Lake on Use of Force, Lessons of Post-Cold War World
By Jim Garamone
American Forces Press Service
WASHINGTON, Jun. 20, 1996 When and where to use military force was the subject of a commencement address by National Security Adviser Anthony Lake at the National Defense University.
Lake said the post-Cold War world has meant the end of superpower confrontation, but that cut both ways. Before, the superpowers could keep rogue states restrained by supplying them with arms and resources; that restraint is now gone. "Now they are freer to gamble and use force to achieve their ends," he said.
The end of superpower confrontation also means a new openness pervades the world, and this very openness leaves society open to attacks by terrorists and international crime syndicates, Lake asserted.
The new environment requires defense planners to think anew and look for new solutions. Lake said officials must ask three questions in this new era: How does the country maintain efficiency and effectiveness in the post-Cold War drawdown? How does the military preserve readiness as the United States becomes involved in increasingly diverse missions? How does the military attract and keep a high-quality all-volunteer force that reflects a rapidly changing U.S. society?
Lake said he believes DoD has handled the drawdown well. The American military reduced forces by a third and cut the Defense budget by 40 percent. Yet it has been done without the corresponding loss in efficiency seen following previous drawdowns, Lake said. "So in 1994, when in one year Iraq menaced Kuwait, when tensions rose in Korea and when trouble in Haiti boiled over, we showed that our military was up to the task and more," he said.
Now that U.S. military force structure is right and readiness is as high as ever, he said, officials must concentrate on how the nation employs its armed forces. "We always have focused on that, but in this new era I think we have to do it all the more because more than any other institution in the world, when the United States military is asked to do something, it delivers," he said.
While this knowledge is comforting to policy makers, it also carries much responsibility. "We must not misuse this extraordinary institution," Lake said. "When we use force, we must use it unflinchingly, but we must never ask our military to do things that it can't or shouldn't do."
When to use force is the most important question for policy makers, Lake said.

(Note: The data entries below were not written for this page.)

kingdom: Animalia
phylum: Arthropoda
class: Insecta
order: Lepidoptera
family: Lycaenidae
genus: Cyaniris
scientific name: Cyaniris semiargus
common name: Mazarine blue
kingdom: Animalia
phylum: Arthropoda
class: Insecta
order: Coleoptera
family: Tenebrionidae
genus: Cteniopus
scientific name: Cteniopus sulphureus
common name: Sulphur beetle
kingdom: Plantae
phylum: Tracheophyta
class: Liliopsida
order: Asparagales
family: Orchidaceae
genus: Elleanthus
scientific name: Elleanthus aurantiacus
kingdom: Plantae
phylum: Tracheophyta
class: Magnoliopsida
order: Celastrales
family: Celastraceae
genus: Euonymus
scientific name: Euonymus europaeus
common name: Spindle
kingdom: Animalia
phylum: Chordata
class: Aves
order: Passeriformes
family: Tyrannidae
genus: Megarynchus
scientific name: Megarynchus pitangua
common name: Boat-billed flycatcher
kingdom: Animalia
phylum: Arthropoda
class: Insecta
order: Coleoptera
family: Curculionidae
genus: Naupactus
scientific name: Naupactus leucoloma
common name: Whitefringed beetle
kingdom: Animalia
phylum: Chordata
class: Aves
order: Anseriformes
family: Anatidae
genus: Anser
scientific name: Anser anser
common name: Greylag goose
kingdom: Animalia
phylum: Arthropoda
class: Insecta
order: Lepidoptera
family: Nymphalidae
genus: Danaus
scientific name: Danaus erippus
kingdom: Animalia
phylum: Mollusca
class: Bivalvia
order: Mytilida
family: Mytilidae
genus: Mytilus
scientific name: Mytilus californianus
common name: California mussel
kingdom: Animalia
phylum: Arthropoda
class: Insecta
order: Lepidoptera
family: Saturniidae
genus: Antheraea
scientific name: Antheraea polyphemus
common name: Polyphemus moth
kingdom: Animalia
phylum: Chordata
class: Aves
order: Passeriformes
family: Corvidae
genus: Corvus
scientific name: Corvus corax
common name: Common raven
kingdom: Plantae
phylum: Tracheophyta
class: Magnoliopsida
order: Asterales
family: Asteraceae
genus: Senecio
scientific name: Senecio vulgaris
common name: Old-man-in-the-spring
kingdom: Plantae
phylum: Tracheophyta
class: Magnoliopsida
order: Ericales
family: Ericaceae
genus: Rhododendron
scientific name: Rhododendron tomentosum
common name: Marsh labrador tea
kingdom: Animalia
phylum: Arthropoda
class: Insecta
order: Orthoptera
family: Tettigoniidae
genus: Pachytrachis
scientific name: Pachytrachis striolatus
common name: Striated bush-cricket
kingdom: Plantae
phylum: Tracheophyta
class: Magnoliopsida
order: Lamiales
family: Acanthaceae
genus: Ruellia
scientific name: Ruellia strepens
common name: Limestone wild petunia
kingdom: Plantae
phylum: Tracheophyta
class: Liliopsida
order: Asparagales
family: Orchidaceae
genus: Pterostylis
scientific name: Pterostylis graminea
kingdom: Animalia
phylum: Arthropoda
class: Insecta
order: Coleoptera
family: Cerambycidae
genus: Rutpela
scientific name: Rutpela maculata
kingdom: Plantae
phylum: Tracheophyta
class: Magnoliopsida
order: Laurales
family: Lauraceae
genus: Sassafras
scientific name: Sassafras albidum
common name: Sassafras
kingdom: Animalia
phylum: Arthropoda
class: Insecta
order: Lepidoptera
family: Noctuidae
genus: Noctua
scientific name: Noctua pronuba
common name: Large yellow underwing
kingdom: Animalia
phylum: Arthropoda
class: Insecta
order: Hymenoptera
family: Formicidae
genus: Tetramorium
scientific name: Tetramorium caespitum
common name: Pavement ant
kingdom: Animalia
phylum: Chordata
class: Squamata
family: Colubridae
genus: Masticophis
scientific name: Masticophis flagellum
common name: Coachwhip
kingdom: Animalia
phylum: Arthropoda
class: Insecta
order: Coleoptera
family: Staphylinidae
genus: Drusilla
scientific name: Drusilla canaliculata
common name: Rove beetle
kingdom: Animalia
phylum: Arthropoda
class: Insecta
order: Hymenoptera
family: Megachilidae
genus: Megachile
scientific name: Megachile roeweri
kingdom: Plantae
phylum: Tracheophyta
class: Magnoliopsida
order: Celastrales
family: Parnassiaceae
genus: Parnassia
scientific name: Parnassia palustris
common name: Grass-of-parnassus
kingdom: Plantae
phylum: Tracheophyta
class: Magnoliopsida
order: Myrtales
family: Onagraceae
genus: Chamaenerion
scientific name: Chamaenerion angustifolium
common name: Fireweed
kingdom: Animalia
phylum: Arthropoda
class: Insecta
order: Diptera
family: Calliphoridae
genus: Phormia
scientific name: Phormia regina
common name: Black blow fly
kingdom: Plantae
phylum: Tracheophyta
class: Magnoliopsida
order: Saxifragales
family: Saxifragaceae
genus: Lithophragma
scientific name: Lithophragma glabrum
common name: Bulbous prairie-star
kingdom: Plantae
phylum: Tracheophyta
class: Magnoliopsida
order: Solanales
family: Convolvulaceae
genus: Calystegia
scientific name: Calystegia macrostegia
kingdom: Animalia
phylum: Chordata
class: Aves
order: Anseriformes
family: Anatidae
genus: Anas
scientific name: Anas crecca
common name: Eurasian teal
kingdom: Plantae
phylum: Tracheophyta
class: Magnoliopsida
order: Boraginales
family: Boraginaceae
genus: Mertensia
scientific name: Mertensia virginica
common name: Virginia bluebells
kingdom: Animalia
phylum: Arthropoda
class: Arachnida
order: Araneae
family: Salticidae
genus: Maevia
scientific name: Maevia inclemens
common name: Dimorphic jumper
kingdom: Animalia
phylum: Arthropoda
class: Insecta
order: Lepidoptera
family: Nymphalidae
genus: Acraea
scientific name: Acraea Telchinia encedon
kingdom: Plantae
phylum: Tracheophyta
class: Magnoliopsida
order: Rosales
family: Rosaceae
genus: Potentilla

Obviously, the president will use force when some country directly threatens the United States, its vital interests or its allies. "But more often, we face situations that do not threaten our nation's vital interests, yet do still affect our interests and the character of the world we live in," he said, citing Bosnia and Haiti as examples.
"This kind of case is difficult to address, because our interests, though important, are less immediate and the threats may be less clear," Lake said. "That is why before we use force in such circumstances we must make a very careful assessment." Questions include whether the military can succeed. Are the interests at stake important enough to merit U.S. military involvement?
"Before we send our troops into situations where our interests are less than vital, they need a clear and achievable mission, the means to prevail and a strategy for withdrawal that is based on the military mission's goals," Lake said.
With the end of the Cold War there are many military missions that do not include the use of force, but rather highlight the unique capabilities of the American military. "This category involves primarily humanitarian interests," Lake said. "Generally, the military is not the best tool to address such concerns, but sometimes a humanitarian crisis, such as in Somalia and Rwanda, may swamp the ability of relief agencies to respond." In such cases, the American military may be called on to step in.
"None of this means the United States should become the world's policeman," Lake said. "We cannot answer every 911 call around the world. But when we weigh the risks and the costs against our interests, and when we can make a difference, I believe we do have a responsibility to act."
The lessons of the post-Cold War era are just coming out, Lake said. First, he said, power matters. "Our military's successes in Haiti and Bosnia came because they established, through intimidation and the threat of overwhelming force, a secure environment through the exercise of military power and military prowess," Lake said.
A second lesson is goals in operations must be practical and limited.
Third, peacekeeping and humanitarian missions provide valuable experience -- especially joint experience -- for the forces involved. Lake said the operations also give the United States valuable contact with the armed forces of other nations. He highlighted the Russians working with the United States in Bosnia.
Lake derided those who call for the government to dedicate some forces to peacekeeping only. He said the U.S. military can keep a fighting edge while conducting peacekeeping operations.
The military must continue to attract and keep good people. "Part of why our military has been so successful is that it seeks to employ the best talents that America has to offer, regardless of gender or race," Lake said. "I think we can safely say that our military is the most merit-based major institution in American society. Not only does it require high quality at the outset, but it encourages all of its members to do even better, and provides opportunities to do so.
"Our armed forces set an example for American society in giving those who take responsibility and who work hard a chance to make the most of their own lives."